- _Texte à lire_:
================================

![La Reine de Saba. Des traditions au mythe littéraire - [Introduction à la première partie]](https://classiques-garnier.com/images/Vignette/AheMS01.png)
[Introduction à la première partie]
- Prix Anna-Balakian 2013 de l'Association internationale de littérature comparée
- Type de publication : Chapitre d’ouvrage
- Ouvrage : La Reine de Saba. Des traditions au mythe littéraire
- Pages : 29 à 30
- Collection : Perspectives comparatistes, n° 16
Comment lire la Bible ? La question de l’unité biblique est problématique : si, de la Genèse à l’Apocalypse, la Bible (biblia, les « livres sacrés ») raconte une histoire du monde, sa rédaction s’étend sur plusieurs siècles. L’unité biblique est donc à chercher plus dans sa lecture que dans son écriture. Or, on peut déceler plusieurs strates, et des répétitions : entre les Évangiles, par exemple, ou entre le Livre des Rois et celui des Chroniques, dans lesquels apparaît la reine de Saba. La Bible offre néanmoins une grande stabilité : elle présente une permanence depuis tant de siècles qu’elle est une écriture de référence, l’Écriture par excellence, l’hypotexte de bien d’autres textes. On peut se demander ce qu’il reste de son inspiration sacrée lorsque l’imaginaire s’en empare.
Comme bien d’autres personnages bibliques, la reine de Saba va connaître un destin extra-livresque : en s’échappant du Livre, elle entre dans l’imaginaire, et renaît ailleurs, dans d’autres livres, d’autres cultures, d’autres imaginaires. L’oralité rivalise avec le caractère sacré de l’Écriture, mais l’Ancien, le Nouveau Testament et le Coran fonctionnent comme des jalons, des repères, à l’origine des variantes légendaires.

================================

- _Défis_:
[a] Dans le texte sur la reine de Saba, résumez sous forme de liste le paragraphe qui commence par « Comment lire la Bible ? » en gardant ses idées principales.
[b] D'après le texte sur la reine de Saba, pourquoi faut-il chercher l'unité de la Bible dans sa lecture plutôt que dans son écriture ? Répondez en une à trois phrases.
[c] Poursuivez le texte sur la reine de Saba après sa dernière phrase.

================================

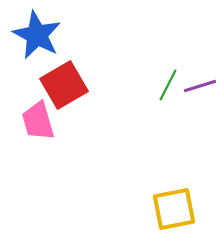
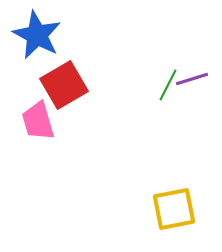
purple line: moved 8 px left, 7 px up
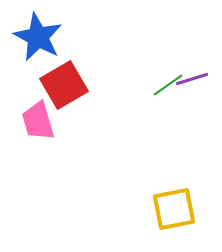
blue star: moved 1 px right, 2 px down
green line: rotated 28 degrees clockwise
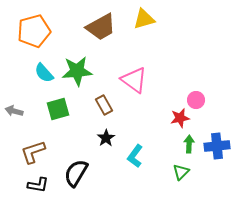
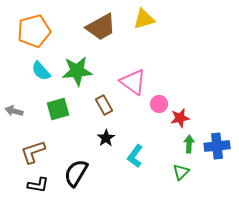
cyan semicircle: moved 3 px left, 2 px up
pink triangle: moved 1 px left, 2 px down
pink circle: moved 37 px left, 4 px down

================================

- _Résultats par tâche_:
[a]
- L'unité de la Bible pose problème : elle raconte une histoire du monde, de la Genèse à l'Apocalypse, mais sa rédaction s'étend sur plusieurs siècles.
- Cette unité se trouve donc plus dans la lecture que dans l'écriture.
- On y repère plusieurs couches et des répétitions, par exemple entre les Évangiles, ou entre le Livre des Rois et celui des Chroniques, où apparaît la reine de Saba.
- La Bible reste pourtant très stable depuis des siècles : c'est l'Écriture de référence, à la base de bien d'autres textes.
- On peut se demander ce qu'il reste de son inspiration sacrée quand l'imaginaire s'en empare.

[b] La Bible raconte bien une histoire du monde, de la Genèse à l'Apocalypse. Mais sa rédaction s'étend sur plusieurs siècles, ce qui rend son unité difficile à trouver dans l'écriture.

[c]
La question de l’historicité de la reine de Saba est très importante, et il faut commencer par l’envisager, au moins en termes de vraisemblance car cette question intéresse les écrivains aussi bien que les historiens. De plus, le rapport entre Bible et Histoire est essentiel pour comprendre la perspective de l’Écriture :
Dans ces conditions, dire que la Bible est foncièrement historienne, ce n’est pas seulement établir un constat d’ordre littéraire, ou lui donner, plus ou moins apologétiquement, une valeur qu’elle n’aurait que partiellement ou insuffisamment. Dire que la Bible est foncièrement historienne, c’est avant tout ressaisir une intention, une intentionnalité qui, à partir d’un certain moment, la fonde, la justifie, la fait.
Autrement dit, ce projet historien global, totalisant, est le fruit d’une conception religieuse, théologique, consciente et précise, si précise et si consciente qu’elle va à la fois unifier et conserver la Bible1.
L’élaboration du Coran se situe dans une tout autre perspective.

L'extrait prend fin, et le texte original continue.